如果设置了reload，将会在启动前先check_errors。

def check_errors(fn):
    @functools.wraps(fn)
    def wrapper(*args, **kwargs):
        global _exception
        try:
            fn(*args, **kwargs)
        except Exception:
            _exception = sys.exc_info()

            et, ev, tb = _exception

            if getattr(ev, 'filename', None) is None:
                # get the filename from the last item in the stack
                filename = traceback.extract_tb(tb)[-1][0]
            else:
                filename = ev.filename

            if filename not in _error_files:
                _error_files.append(filename)

            raise

    return wrapper

check_errors()是个闭包，所以上文结尾是(django.setup)()。

setup()

def setup(set_prefix=True):
    """
    Configure the settings (this happens as a side effect of accessing the
    first setting), configure logging and populate the app registry.
    Set the thread-local urlresolvers script prefix if `set_prefix` is True.
    """
    from django.apps import apps
    from django.conf import settings
    from django.urls import set_script_prefix
    from django.utils.log import configure_logging

    configure_logging(settings.LOGGING_CONFIG, settings.LOGGING)
    if set_prefix:
        set_script_prefix(
            '/' if settings.FORCE_SCRIPT_NAME is None else settings.FORCE_SCRIPT_NAME
        )
    apps.populate(settings.INSTALLED_APPS)

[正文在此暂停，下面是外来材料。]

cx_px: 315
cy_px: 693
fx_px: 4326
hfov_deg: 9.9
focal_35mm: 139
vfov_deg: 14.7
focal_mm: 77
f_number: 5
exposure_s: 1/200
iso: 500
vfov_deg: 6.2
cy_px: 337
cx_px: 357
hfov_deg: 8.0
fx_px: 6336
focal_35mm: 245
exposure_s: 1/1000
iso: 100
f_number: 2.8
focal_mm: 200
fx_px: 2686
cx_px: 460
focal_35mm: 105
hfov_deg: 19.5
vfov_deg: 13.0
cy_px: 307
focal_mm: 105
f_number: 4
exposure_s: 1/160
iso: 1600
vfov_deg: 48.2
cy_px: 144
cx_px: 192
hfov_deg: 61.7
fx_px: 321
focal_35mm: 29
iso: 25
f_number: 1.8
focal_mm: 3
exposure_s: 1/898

直接看最后一句settings.INSTALLED_APPS。从settings中抓取app
注意，这个settings还不是我们项目中的settings.py。而是一个对象，位于django\conf\__init__.py

settings = LazySettings()

ENVIRONMENT_VARIABLE = "DJANGO_SETTINGS_MODULE"
......
class LazySettings(LazyObject):
    def _setup(self, name=None):
        settings_module = os.environ.get(ENVIRONMENT_VARIABLE)
        if not settings_module:
            ......

        self._wrapped = Settings(settings_module)

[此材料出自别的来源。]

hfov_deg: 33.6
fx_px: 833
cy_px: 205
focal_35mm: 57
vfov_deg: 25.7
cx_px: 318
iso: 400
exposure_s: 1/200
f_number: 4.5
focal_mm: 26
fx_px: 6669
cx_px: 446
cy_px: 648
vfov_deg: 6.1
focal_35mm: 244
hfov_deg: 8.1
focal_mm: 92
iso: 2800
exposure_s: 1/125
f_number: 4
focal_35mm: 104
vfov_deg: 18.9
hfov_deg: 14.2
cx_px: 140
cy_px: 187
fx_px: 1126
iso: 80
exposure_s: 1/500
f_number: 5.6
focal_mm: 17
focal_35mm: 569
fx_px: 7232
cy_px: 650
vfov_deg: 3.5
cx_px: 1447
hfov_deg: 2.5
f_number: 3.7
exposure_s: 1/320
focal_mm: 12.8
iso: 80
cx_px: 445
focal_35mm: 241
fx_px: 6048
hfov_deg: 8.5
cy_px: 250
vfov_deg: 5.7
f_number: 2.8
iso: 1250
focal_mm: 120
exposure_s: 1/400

    def __getattr__(self, name):
        """Return the value of a setting and cache it in self.__dict__."""
        if self._wrapped is empty:
            self._setup(name)
        val = getattr(self._wrapped, name)
        self.__dict__[name] = val
        return val

这是个Settings类的懒加载封装类，直到__getattr__取值时才开始初始化。然后从Settings类的实例中取值。且会讲该值赋值到自己的__dict__上（下次会直接在自己身上找到，因为__getattr__优先级较低）

为了方便debug，我们直接写个run.py。不用命令行的方式。
项目下建个run.py，模拟runserver命令

import os
from django.core.management import execute_from_command_line

os.environ.setdefault('DJANGO_SETTINGS_MODULE', 'HelloWorld.settings')
execute_from_command_line(['run.py', 'runserver'])

debug抓一下setting_module

项目中的settings.py

是我们在manager.py（包括run.py）中定义好的配置文件。
接下来直接把settings.py中的每一项，抓出来配置进class settings即可。

class Settings:
    def __init__(self, settings_module):
        for setting in dir(global_settings):
            if setting.isupper():
                setattr(self, setting, getattr(global_settings, setting))

        ......

        mod = importlib.import_module(self.settings_module)

        ......

        for setting in dir(mod):
            if setting.isupper():
                setting_value = getattr(mod, setting)
                ......
                setattr(self, setting, setting_value)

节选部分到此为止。